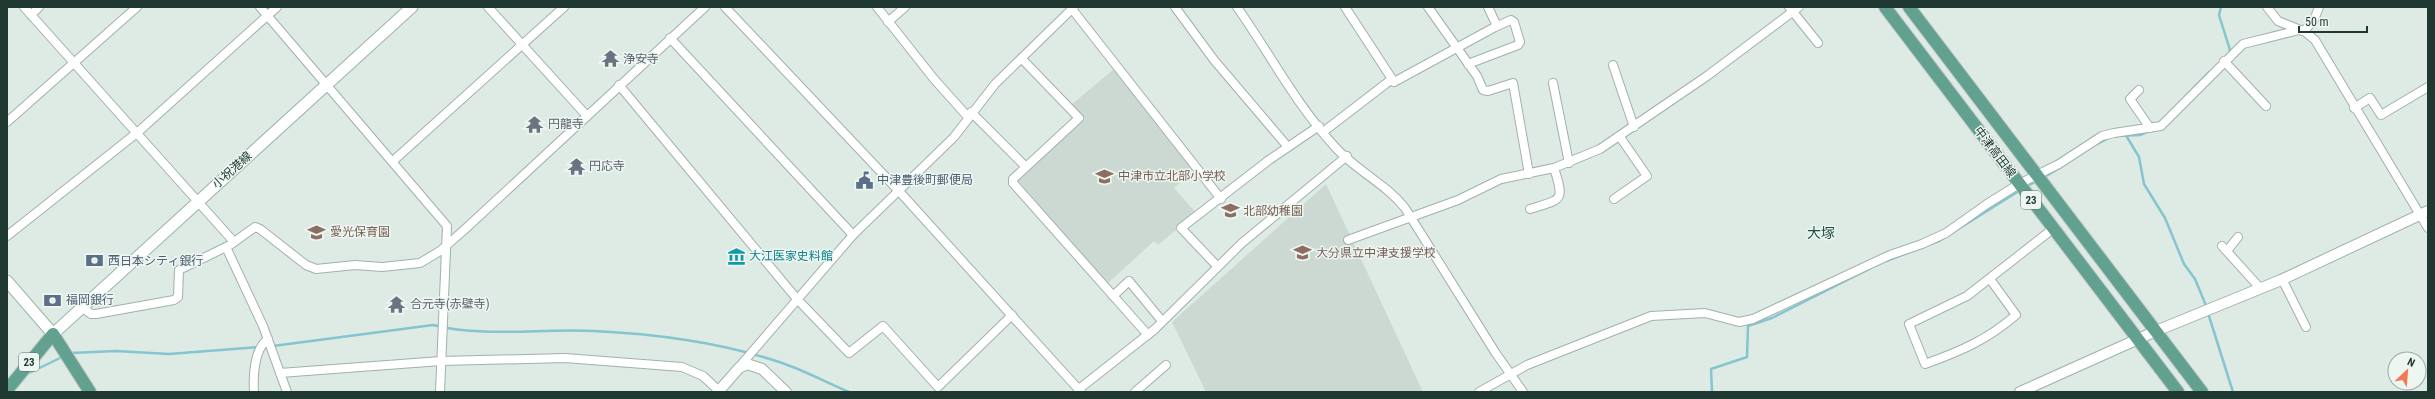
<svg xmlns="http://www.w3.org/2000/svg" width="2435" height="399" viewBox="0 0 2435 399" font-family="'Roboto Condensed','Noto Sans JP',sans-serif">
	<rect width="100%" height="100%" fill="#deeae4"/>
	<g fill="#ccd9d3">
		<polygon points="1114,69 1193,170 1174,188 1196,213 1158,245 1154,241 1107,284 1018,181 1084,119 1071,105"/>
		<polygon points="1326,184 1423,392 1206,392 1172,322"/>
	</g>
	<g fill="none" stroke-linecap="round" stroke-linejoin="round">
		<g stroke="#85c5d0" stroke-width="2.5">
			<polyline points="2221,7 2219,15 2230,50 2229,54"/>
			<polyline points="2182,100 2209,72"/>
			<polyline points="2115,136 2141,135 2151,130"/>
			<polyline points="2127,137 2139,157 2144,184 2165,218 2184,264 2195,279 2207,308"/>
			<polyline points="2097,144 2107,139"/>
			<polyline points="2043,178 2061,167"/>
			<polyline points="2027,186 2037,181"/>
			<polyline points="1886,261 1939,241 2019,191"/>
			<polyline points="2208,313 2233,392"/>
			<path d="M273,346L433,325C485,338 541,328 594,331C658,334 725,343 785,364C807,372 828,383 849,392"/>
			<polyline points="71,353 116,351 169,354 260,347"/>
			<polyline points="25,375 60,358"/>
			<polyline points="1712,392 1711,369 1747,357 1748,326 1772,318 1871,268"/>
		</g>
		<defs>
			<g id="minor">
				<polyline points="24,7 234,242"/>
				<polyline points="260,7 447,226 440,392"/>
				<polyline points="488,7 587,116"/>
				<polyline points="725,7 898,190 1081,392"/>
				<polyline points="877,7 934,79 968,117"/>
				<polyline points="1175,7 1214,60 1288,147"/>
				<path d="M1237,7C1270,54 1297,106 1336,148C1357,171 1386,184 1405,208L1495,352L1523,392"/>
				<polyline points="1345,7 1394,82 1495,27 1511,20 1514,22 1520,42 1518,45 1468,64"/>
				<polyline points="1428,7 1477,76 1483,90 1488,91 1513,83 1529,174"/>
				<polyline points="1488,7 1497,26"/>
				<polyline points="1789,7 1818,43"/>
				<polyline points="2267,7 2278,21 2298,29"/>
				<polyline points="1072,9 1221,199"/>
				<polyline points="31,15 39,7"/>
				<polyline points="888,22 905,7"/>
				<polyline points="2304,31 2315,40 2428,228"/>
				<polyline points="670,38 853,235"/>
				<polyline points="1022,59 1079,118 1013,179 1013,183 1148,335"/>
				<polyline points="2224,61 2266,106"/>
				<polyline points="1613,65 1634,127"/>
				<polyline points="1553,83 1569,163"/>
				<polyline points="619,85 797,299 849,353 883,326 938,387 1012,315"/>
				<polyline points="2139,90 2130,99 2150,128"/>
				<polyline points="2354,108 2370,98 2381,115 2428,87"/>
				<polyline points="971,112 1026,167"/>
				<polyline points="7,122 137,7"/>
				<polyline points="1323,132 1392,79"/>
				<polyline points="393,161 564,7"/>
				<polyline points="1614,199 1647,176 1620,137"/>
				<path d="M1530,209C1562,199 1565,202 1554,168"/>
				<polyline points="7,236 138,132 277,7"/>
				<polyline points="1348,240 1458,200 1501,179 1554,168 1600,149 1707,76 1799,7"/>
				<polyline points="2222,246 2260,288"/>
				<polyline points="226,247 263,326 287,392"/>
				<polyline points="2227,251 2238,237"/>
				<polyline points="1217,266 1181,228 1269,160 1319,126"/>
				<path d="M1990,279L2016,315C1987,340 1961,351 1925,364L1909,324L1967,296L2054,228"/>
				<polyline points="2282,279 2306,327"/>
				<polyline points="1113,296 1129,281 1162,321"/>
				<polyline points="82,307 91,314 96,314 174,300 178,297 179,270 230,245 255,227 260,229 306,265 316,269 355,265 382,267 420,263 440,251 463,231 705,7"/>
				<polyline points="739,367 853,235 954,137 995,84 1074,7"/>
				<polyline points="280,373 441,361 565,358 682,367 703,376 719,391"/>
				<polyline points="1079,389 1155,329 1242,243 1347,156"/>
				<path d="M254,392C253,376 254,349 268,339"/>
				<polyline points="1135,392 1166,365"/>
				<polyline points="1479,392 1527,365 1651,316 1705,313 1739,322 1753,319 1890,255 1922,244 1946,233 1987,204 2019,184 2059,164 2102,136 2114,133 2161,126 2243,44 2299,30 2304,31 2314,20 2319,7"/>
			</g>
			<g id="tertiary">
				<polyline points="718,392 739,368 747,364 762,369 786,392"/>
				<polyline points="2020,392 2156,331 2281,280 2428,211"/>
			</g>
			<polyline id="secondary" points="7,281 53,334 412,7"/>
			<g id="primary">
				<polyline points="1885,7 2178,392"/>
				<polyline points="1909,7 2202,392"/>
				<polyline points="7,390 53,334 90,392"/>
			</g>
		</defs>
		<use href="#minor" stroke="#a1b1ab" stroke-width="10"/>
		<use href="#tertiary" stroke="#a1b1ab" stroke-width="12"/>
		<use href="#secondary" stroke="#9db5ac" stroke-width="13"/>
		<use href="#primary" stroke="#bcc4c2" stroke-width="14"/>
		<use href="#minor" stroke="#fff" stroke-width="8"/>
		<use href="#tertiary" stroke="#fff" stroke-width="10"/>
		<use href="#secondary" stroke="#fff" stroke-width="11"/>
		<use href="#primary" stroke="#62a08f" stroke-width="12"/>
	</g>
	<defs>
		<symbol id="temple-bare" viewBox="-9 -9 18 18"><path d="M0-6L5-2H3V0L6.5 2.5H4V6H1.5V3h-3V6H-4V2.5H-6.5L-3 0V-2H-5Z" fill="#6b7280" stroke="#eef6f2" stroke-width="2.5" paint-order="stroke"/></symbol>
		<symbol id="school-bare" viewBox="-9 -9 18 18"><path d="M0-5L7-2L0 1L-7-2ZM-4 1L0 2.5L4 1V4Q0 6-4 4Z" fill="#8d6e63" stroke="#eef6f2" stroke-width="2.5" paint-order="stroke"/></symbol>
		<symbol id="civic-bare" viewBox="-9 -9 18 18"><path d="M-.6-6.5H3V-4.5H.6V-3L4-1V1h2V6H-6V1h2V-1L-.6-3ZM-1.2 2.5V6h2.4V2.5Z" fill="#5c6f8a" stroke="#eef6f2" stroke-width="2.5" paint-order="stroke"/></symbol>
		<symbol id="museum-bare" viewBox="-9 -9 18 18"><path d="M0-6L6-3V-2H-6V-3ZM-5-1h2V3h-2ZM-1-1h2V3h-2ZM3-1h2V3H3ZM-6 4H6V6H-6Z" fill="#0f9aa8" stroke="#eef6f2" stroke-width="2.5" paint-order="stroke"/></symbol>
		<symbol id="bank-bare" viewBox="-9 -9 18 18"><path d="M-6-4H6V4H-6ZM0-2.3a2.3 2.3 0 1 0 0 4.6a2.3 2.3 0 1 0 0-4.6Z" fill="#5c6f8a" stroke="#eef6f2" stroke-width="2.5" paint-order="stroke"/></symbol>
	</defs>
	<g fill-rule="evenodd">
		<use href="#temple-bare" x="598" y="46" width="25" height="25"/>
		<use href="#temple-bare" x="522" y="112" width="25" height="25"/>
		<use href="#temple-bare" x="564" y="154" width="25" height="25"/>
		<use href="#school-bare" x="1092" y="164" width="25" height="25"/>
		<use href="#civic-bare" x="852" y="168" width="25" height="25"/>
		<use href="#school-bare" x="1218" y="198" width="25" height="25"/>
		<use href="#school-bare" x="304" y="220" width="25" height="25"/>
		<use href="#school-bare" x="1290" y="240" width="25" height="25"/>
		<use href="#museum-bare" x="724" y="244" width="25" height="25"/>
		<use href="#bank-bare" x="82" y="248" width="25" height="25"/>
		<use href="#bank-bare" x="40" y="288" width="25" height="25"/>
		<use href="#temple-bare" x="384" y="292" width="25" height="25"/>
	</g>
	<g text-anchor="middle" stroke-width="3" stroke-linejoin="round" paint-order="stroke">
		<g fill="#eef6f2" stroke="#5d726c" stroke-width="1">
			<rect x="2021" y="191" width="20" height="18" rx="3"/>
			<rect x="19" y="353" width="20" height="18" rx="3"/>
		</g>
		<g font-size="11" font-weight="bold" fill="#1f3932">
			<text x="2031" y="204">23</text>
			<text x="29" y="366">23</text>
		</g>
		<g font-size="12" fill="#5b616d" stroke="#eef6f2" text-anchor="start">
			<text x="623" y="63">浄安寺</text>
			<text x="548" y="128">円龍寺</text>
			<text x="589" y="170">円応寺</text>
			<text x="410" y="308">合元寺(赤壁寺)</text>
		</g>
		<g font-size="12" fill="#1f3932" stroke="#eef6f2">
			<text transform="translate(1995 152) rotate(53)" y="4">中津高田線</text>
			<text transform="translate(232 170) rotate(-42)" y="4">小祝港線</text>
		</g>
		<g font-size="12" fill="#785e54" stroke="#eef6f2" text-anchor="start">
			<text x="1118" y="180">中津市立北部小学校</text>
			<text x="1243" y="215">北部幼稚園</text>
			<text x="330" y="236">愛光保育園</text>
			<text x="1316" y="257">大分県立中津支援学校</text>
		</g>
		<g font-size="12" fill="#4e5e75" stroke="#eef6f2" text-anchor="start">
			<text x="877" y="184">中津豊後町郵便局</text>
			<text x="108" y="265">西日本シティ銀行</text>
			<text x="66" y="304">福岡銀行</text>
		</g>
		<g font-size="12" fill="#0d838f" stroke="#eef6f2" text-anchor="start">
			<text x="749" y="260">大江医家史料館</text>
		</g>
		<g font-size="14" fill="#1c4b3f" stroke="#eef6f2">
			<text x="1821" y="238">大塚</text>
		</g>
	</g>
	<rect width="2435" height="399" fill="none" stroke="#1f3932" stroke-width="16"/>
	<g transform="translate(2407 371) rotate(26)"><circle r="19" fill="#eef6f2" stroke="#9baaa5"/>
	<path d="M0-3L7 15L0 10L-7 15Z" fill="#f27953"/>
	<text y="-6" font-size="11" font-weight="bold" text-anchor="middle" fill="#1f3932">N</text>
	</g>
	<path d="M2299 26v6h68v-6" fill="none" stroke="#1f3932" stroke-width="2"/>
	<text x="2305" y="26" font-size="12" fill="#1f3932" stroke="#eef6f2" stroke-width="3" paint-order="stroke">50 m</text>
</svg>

☆ ☆ ☆ ☆ ☆ ☆ ☆

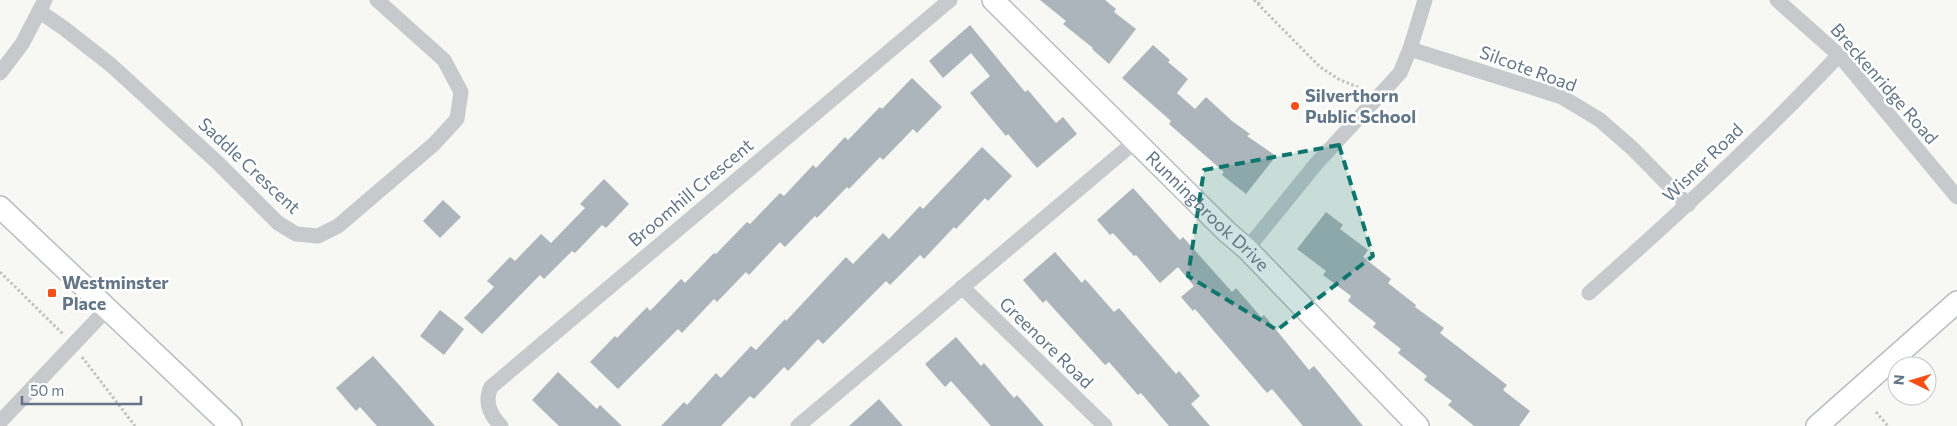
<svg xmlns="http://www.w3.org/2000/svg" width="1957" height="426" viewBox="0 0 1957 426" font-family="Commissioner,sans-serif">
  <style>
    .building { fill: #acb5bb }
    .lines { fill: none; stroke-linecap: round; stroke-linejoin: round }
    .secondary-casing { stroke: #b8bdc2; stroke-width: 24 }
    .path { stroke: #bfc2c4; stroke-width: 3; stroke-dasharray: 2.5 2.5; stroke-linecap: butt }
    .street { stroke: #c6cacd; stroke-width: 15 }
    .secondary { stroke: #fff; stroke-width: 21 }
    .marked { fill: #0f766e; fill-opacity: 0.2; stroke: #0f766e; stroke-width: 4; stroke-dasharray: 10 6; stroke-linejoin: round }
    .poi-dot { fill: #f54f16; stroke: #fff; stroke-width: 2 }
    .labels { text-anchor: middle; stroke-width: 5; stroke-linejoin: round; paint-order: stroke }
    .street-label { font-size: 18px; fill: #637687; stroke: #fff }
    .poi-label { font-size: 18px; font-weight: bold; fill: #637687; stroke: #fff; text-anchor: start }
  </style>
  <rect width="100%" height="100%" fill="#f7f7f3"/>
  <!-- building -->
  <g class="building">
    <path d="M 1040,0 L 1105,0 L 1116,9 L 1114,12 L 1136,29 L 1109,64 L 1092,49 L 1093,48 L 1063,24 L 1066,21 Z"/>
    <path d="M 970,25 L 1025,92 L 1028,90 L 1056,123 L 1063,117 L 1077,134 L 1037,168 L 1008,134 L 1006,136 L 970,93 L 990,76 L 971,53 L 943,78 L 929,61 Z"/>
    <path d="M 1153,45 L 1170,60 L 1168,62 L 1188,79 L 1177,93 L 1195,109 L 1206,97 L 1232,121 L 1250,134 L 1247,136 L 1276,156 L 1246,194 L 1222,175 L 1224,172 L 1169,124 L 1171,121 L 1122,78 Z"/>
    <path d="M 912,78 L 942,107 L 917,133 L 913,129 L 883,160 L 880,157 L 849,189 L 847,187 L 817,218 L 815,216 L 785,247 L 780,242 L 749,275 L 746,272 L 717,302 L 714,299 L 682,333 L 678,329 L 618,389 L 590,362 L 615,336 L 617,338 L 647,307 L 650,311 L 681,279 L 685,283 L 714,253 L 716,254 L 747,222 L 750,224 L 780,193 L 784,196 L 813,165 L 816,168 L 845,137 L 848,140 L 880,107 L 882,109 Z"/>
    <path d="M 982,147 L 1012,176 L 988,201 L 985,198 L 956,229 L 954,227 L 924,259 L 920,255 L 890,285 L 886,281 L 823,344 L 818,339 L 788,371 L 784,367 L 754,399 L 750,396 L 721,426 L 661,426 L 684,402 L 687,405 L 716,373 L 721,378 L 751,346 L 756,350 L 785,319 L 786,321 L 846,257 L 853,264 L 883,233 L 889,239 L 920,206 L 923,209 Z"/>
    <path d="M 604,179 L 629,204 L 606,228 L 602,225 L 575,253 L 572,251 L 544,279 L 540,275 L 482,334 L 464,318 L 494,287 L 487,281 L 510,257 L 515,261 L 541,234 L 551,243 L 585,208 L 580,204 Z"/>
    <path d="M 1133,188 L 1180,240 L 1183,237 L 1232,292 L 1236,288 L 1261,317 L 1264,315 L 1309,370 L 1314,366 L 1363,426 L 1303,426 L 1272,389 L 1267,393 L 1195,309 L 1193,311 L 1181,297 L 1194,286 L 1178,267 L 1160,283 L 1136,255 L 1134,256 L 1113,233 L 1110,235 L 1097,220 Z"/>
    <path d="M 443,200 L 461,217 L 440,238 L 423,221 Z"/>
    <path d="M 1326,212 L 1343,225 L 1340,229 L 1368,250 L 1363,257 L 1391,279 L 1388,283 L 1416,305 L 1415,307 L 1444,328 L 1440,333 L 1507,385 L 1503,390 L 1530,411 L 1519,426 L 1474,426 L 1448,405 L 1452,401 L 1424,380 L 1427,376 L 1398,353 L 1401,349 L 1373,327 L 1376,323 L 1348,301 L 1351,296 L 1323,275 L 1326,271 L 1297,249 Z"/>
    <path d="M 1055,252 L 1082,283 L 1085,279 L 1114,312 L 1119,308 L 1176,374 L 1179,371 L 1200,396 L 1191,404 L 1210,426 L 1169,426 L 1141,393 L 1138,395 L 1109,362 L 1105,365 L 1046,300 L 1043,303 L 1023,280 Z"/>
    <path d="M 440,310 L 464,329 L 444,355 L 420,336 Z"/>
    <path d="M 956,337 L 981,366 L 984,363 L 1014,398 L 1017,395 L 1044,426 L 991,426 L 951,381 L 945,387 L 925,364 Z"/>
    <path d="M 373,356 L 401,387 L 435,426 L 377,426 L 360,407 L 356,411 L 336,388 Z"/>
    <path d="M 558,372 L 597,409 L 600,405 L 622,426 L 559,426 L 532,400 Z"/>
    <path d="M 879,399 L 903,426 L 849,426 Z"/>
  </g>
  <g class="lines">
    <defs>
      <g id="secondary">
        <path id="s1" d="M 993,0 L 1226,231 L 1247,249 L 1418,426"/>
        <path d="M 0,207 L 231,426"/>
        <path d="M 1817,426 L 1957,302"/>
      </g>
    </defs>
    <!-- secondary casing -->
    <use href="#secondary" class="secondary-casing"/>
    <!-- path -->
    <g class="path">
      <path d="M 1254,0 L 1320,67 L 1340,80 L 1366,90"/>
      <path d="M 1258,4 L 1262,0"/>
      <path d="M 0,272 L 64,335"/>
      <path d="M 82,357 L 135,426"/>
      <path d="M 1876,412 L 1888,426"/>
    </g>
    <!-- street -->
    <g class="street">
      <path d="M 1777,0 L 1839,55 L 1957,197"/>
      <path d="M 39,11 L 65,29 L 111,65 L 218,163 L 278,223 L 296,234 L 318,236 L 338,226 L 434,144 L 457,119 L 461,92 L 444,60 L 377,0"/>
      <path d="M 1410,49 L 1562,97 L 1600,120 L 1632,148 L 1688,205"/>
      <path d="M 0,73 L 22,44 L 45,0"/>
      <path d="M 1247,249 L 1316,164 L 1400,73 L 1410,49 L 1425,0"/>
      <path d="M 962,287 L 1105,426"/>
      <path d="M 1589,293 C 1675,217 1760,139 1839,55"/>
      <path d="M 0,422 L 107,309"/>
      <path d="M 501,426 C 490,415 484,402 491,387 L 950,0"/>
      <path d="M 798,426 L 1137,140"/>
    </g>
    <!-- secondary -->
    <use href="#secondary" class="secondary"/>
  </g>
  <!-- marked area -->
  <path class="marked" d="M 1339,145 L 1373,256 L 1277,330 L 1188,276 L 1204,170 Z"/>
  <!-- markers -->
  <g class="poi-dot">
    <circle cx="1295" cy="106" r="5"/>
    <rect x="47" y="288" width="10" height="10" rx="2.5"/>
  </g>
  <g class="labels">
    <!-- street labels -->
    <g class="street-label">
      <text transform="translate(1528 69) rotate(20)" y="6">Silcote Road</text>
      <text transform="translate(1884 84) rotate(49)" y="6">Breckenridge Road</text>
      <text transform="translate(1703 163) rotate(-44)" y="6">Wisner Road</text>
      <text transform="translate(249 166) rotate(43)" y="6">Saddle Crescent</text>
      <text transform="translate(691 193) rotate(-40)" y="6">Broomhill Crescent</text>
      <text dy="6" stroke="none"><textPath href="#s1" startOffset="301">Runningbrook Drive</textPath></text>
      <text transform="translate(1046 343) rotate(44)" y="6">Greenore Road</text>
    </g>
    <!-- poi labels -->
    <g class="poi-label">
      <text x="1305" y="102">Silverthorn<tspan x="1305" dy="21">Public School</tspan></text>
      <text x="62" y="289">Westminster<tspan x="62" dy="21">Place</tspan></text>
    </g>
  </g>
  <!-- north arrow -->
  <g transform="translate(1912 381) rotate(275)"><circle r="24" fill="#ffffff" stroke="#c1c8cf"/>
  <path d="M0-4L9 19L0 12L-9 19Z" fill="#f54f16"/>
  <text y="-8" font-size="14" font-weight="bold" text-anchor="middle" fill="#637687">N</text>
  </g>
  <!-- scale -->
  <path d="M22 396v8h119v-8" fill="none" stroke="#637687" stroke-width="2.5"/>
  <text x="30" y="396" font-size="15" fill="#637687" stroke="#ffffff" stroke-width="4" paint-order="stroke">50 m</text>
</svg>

☆ ☆ ☆ ☆ ☆ ☆ ☆

For every line of the entries above that holds "middle", add one to a tally, and report only the final count.

4